Education Minister Jeremy Cockrill says government willing to negotiate, wants teachers union to return to bargaining table.
Education Minister Jeremy Cockrill spoke to reporters Oct. 16 on the status of labour negotiations with Saskatchewan Teachers Federation.

REGINA - The Saskatchewan Teachers’ Federation has declared a bargaining impasse and say they will hold a sanctions vote next week.

In a news release Monday, STF reported that the Teachers’ Bargaining Committee declared an impasse in negotiations with the Government-Trustee Bargaining Committee, and will be filing for conciliation. They further state that teachers will Teachers vote on sanctions Oct. 24 and 25. The vote coincides with the government's Speech from the Throne scheduled for Oct. 25.

“The government is leaving us no other option. We’ve met nine times and there has been no significant movement on issues that are important to teachers, students and families,” said Saskatchewan Teachers’ Federation President Samantha Becotte in a news release.

“We always want to reach an agreement through negotiations. And we will return to the table, day or night, any time the government is prepared to actually negotiate. But as it stands today, this is pointless.”

In response to the STF announcement, Education Minister Jeremy Cockrill says the government is willing to negotiate.

“The government at the table. We’re ready to get to business and get a deal done,” said Cockrill to reporters at the legislature Monday afternoon. 

Cockrill said that when he met with Ms. Becotte a number of weeks ago that he communicated that they were “ready to bargain as government any day of the week, any time.” 

He also indicated to reporters there were some issues that they were starting to find common ground, but made it known he thought the only way to find common ground is if both sides are at the table.

“Government’s still at the table. So we would encourage teachers to communicate with their bargaining teams, to communicate with STF,  leadership to come back to the table, we believe we have a fair deal on the table, and you know deals aren’t bargained on the floor of the Assembly. They’re not bargained here in the rotunda, they’re not bargained on the picket line, so again we encourage union leadership to come back to the table and let’s try and get a deal done.”

Cockrill still believes a strike can be averted.

“We take that seriously as a government. Again, we want to get to deal that provides for predictability and clarity for students, for teachers, for families in this province. You know, I guess I would just say that we’re here at the table, I’d love for the other side to come back to the table so we can continue to work on a deal.”

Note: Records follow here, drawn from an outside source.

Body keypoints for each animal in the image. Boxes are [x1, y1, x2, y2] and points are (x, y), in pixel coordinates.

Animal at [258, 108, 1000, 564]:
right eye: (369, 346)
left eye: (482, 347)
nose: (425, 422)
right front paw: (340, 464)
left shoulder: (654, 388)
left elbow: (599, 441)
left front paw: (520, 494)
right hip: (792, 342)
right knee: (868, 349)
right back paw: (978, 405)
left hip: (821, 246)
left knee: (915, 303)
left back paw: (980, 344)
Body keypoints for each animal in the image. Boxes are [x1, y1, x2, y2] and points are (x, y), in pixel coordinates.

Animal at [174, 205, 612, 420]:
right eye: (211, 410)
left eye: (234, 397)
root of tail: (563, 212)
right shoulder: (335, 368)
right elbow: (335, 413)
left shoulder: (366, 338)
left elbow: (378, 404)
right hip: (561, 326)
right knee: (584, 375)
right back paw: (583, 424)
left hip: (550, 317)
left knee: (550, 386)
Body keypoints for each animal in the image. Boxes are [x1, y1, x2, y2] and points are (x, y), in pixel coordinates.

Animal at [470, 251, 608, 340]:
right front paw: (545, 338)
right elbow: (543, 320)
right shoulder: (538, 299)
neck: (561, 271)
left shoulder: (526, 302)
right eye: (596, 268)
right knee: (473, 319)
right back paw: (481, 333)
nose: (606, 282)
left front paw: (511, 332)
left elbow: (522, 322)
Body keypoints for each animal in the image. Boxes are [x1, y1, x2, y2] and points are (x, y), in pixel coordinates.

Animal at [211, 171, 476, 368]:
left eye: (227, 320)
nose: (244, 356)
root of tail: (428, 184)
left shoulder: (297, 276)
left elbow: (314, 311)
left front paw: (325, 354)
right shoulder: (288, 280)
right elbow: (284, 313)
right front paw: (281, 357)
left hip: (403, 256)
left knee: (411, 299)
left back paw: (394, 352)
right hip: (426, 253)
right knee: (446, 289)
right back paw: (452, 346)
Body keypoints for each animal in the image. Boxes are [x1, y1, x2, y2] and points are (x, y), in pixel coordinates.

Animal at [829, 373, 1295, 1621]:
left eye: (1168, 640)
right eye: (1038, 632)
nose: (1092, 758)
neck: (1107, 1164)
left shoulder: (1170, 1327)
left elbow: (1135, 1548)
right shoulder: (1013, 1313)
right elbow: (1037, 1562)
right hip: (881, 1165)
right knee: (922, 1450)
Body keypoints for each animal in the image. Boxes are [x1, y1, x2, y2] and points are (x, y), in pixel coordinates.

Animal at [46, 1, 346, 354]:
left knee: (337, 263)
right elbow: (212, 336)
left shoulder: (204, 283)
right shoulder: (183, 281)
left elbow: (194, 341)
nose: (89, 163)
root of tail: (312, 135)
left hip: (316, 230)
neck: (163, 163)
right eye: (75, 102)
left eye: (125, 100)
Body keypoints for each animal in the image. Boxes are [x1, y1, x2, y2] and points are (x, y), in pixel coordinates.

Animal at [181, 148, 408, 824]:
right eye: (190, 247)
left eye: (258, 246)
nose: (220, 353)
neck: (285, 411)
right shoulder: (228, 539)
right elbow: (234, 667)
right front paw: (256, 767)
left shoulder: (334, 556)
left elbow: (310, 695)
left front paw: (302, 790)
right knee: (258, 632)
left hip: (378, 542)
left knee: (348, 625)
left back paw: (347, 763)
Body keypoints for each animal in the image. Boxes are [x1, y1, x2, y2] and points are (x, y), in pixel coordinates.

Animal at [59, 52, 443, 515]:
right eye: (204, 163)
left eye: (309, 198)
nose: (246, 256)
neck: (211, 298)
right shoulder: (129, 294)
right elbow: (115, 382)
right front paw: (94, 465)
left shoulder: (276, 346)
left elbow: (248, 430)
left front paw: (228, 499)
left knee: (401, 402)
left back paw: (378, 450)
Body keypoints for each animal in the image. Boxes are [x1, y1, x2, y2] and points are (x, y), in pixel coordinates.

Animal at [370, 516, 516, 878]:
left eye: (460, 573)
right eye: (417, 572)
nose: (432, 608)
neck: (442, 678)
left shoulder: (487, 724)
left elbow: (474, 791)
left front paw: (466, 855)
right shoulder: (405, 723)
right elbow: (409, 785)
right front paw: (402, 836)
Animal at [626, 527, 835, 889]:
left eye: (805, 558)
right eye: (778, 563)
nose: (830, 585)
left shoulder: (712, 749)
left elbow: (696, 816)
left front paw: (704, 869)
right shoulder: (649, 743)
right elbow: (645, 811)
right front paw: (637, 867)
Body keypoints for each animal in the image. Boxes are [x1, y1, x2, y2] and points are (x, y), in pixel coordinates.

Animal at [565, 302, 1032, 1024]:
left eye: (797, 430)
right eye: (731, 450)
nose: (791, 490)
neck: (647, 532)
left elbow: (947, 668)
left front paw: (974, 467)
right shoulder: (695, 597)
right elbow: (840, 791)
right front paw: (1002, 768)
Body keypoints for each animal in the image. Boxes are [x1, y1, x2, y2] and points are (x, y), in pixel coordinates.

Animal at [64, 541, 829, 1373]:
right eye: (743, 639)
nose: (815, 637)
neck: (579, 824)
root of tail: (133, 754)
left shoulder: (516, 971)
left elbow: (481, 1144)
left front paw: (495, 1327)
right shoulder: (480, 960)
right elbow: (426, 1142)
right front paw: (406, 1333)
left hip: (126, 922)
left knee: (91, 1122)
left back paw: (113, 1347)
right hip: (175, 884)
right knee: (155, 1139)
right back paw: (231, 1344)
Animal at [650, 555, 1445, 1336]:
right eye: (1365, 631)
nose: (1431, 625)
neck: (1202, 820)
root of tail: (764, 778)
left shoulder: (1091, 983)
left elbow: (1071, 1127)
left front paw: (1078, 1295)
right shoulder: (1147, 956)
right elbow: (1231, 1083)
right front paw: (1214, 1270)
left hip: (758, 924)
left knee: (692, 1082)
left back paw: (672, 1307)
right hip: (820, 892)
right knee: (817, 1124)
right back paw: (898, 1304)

As for rallies that are being staged by teachers, including one held this past weekend in Moose Jaw and another planned for outside Cockrill’s own constituency office in North Battleford on Nov. 4, Cockrill said peaceful protest is part of the democratic process. 

“But the way we get a deal done is at the bargaining table,” said Cockrill.

In speaking to reporters Monday, Opposition Leader Carla Beck wanted to see bargaining resume, but accused the government of looking to divide people.

“It is our desire that the government, that the teachers be at the table, that they sit down and get a deal for teachers, and deal with the main issue that teachers have been bringing forward … issues with class size and composition.”

“Again, a government that instead of working towards actually addressing those issues, has cut the funding over the last decade that has resulted in fewer supports for kids in schools, increased complexity. Instead of getting to the table and actually addressing those issues that are felt all across the province, we saw the government willing to put up billboards ahead head of bargaining and continue to… further divide, to inflame, cause divide between parents and teachers. Again, this is a government that keeps on going to the same well as they are failing on so many issues like healthcare, the cost with living, the economy…. This is a government that goes to the well of blaming others, of dividing and trying to distract or sowing division.”